The University of Edinburgh -
Division of Informatics
Forrest Hill & 80 South Bridge

MSc Thesis #9562

Title:A Genetic Algorithm for Optimising Inter-Planetary Trajectories
Date: 1995
Abstract:The design of an interplanetary trajectory for a space probe, such as that for the Galileo mission to Jupiter, is a complicated and time consuming process. Initial work by Wilson ([Wilson 93]) suggested that the group of computational models known as genetic algorithms could be applied to this type of problem with some success. It was the aim of this project to implement a genetic algorithm to evolve the set of course corrections necessary to pilot a simulated space probe through a 2-D solar system.
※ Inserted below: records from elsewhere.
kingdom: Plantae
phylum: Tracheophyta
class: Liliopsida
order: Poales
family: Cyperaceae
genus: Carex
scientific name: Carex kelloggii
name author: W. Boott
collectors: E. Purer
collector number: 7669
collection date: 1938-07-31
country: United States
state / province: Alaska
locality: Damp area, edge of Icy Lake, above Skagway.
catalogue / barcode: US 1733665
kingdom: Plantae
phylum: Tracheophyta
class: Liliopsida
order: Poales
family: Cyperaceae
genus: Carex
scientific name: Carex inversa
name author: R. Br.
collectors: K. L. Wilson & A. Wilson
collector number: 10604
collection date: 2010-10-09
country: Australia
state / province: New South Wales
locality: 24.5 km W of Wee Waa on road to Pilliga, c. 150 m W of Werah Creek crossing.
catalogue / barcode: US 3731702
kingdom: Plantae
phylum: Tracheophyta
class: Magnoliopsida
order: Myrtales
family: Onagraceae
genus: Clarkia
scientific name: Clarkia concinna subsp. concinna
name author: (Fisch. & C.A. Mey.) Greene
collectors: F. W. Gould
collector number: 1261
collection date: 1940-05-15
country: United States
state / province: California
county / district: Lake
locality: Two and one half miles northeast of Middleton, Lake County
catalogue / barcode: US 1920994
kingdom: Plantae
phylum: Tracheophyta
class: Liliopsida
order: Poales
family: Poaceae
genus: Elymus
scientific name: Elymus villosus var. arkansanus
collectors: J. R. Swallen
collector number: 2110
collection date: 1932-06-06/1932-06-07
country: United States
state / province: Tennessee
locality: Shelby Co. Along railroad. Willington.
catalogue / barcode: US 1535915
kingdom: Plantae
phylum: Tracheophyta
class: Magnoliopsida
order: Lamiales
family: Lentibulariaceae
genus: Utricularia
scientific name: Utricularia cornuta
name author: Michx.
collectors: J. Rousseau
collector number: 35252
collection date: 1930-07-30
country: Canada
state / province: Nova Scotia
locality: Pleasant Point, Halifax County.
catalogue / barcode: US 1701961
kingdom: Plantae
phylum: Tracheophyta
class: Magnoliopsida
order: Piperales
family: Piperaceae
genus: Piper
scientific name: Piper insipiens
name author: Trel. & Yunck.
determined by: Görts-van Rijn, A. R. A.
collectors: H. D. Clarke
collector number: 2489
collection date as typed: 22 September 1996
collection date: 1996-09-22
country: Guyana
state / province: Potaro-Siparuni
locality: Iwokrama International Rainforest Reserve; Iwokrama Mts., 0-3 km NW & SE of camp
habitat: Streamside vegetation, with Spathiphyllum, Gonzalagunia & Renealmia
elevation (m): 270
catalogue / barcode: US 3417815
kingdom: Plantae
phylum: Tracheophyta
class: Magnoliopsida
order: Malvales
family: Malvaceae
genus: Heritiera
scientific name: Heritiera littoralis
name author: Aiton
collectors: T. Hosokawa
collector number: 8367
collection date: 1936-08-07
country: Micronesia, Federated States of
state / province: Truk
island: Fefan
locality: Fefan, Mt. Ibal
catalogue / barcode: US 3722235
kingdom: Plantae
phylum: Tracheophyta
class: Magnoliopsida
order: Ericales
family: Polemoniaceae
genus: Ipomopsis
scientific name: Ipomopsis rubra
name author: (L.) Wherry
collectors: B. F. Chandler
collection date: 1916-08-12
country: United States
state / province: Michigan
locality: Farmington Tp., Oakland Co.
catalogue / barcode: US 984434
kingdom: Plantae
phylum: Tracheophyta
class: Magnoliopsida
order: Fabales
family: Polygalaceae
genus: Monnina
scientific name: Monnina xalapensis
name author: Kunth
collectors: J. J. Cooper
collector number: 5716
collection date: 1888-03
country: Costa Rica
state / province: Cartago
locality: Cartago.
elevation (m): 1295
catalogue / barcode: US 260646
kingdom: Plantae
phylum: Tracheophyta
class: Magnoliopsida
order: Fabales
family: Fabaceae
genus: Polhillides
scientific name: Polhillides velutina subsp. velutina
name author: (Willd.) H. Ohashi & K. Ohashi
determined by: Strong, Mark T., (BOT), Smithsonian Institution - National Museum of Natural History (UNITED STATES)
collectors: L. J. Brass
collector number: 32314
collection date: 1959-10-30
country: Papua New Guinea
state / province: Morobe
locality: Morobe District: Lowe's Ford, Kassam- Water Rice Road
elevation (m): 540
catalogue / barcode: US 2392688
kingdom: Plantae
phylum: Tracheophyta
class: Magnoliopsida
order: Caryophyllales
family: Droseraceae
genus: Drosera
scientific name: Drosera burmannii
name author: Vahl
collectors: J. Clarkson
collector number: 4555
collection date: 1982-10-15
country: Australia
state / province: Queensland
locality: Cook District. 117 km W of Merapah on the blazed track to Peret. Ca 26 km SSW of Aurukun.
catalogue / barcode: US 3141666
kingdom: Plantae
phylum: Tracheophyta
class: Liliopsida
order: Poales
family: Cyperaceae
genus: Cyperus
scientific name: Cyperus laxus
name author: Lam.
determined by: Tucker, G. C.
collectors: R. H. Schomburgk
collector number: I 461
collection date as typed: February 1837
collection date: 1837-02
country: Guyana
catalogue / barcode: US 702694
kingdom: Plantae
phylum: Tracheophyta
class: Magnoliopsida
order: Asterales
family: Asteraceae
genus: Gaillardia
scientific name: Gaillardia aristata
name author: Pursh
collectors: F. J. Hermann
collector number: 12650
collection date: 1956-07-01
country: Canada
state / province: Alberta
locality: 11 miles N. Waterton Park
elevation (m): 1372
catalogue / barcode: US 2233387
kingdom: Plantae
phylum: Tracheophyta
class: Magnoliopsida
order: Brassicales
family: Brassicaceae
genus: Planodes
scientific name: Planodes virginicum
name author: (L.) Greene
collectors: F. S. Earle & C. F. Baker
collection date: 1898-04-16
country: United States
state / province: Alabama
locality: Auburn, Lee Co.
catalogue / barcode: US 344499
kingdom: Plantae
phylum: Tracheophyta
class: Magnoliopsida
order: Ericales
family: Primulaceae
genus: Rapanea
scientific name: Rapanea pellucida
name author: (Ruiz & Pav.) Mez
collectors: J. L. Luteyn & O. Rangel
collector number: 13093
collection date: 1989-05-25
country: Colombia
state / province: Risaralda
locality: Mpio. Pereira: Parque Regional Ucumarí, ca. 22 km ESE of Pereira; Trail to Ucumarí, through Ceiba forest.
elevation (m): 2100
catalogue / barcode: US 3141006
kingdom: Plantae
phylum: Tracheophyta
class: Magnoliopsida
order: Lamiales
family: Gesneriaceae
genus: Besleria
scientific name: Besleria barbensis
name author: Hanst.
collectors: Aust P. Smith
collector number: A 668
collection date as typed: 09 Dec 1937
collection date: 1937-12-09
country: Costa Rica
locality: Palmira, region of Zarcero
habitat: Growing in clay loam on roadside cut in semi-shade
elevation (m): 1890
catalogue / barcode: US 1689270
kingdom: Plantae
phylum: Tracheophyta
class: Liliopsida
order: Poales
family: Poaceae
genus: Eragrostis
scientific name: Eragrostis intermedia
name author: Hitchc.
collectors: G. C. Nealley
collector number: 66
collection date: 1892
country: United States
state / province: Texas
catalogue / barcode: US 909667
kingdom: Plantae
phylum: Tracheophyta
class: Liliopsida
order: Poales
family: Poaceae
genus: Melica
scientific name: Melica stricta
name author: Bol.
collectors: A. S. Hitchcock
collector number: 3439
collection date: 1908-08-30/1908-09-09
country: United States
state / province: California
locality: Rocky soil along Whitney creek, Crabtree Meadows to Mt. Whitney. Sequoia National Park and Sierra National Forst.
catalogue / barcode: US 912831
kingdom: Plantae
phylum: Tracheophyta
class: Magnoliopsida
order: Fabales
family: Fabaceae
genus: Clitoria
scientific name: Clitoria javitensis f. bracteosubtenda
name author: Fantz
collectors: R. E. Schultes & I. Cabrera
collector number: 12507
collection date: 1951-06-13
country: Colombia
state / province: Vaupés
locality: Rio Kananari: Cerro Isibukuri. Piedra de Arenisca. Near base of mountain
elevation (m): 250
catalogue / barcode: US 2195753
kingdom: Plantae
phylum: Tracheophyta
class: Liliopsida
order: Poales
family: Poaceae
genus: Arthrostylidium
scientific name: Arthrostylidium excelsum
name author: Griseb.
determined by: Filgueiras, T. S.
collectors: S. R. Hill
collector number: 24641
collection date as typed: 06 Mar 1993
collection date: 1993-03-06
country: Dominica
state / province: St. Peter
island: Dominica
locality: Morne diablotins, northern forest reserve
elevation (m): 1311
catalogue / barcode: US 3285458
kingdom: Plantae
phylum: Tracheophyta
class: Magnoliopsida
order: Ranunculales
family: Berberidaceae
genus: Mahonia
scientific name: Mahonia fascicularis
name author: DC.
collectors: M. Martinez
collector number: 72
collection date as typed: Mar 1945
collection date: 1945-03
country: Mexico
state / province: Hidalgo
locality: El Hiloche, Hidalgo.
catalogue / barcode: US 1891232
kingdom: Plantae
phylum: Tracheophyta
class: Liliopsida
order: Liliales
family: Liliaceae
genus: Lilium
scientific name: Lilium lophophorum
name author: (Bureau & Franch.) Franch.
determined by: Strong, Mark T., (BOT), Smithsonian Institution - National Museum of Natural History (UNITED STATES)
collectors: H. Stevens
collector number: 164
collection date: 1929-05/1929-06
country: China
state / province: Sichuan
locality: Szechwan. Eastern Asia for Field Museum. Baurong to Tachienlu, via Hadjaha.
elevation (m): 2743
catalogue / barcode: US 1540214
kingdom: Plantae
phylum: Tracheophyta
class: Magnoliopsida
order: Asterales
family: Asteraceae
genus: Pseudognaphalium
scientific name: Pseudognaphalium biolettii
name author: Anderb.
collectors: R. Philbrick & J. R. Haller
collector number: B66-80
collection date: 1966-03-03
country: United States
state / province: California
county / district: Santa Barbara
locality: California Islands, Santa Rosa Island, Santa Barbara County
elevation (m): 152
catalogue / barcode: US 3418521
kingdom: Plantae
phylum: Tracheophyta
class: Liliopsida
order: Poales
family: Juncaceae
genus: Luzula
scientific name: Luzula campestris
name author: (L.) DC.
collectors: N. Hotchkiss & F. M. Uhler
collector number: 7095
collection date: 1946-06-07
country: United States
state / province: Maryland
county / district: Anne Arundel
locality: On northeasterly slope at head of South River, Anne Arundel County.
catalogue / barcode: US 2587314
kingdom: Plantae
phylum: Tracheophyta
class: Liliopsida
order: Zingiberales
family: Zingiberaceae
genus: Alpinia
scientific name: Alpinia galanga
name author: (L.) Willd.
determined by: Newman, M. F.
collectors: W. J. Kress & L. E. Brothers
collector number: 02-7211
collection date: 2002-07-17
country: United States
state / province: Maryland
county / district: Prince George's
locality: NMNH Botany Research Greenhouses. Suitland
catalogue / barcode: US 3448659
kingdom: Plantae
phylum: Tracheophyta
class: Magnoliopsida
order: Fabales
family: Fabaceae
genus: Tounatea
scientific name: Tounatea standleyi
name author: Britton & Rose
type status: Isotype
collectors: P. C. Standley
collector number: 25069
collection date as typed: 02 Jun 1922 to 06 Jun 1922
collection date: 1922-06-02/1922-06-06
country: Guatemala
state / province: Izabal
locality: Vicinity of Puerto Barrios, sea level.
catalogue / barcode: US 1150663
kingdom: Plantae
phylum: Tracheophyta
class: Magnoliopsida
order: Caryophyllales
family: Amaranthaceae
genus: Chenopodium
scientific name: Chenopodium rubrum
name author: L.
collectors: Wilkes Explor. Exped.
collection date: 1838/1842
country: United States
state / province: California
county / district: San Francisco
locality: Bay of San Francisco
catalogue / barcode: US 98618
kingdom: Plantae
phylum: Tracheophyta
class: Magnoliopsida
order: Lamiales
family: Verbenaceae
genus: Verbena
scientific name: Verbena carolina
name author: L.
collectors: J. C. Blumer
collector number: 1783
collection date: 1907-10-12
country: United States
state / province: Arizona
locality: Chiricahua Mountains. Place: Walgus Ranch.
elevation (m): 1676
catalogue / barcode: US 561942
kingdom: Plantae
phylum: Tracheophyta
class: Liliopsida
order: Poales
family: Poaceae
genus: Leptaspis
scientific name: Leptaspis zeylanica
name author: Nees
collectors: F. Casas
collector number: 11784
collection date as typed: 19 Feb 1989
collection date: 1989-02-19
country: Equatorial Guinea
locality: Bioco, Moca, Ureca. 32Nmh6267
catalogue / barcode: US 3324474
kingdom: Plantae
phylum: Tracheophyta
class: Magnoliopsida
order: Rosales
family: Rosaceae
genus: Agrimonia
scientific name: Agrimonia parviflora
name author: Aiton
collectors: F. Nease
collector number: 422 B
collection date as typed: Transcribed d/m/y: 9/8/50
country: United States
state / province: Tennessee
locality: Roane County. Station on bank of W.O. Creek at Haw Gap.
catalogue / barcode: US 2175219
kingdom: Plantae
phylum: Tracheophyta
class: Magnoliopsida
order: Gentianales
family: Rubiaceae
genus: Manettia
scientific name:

The solution was not only required to take the probe to a specific destination planet but also to do so with an efficient use of fuel. Several variations on the basic genetic algorithm model were tested in this project with a combination of steady state control strategy and one point crossover being found to be the most effective. Promising results were obtained from this variation on a problem of similar complexity to the Galileo mission. Using three small sub-populations of 25 chromosomes the algorithm is able to evolve an effective trajectory in only 30 generations. Using this trajectory the probe not only reached its target but also appears to do so in a relatively efficient manner. Although limited in certain ways, the results from this project were enough to give good encouragement that genetic algorithms do have good potential for this type of trajectory optimisation problem.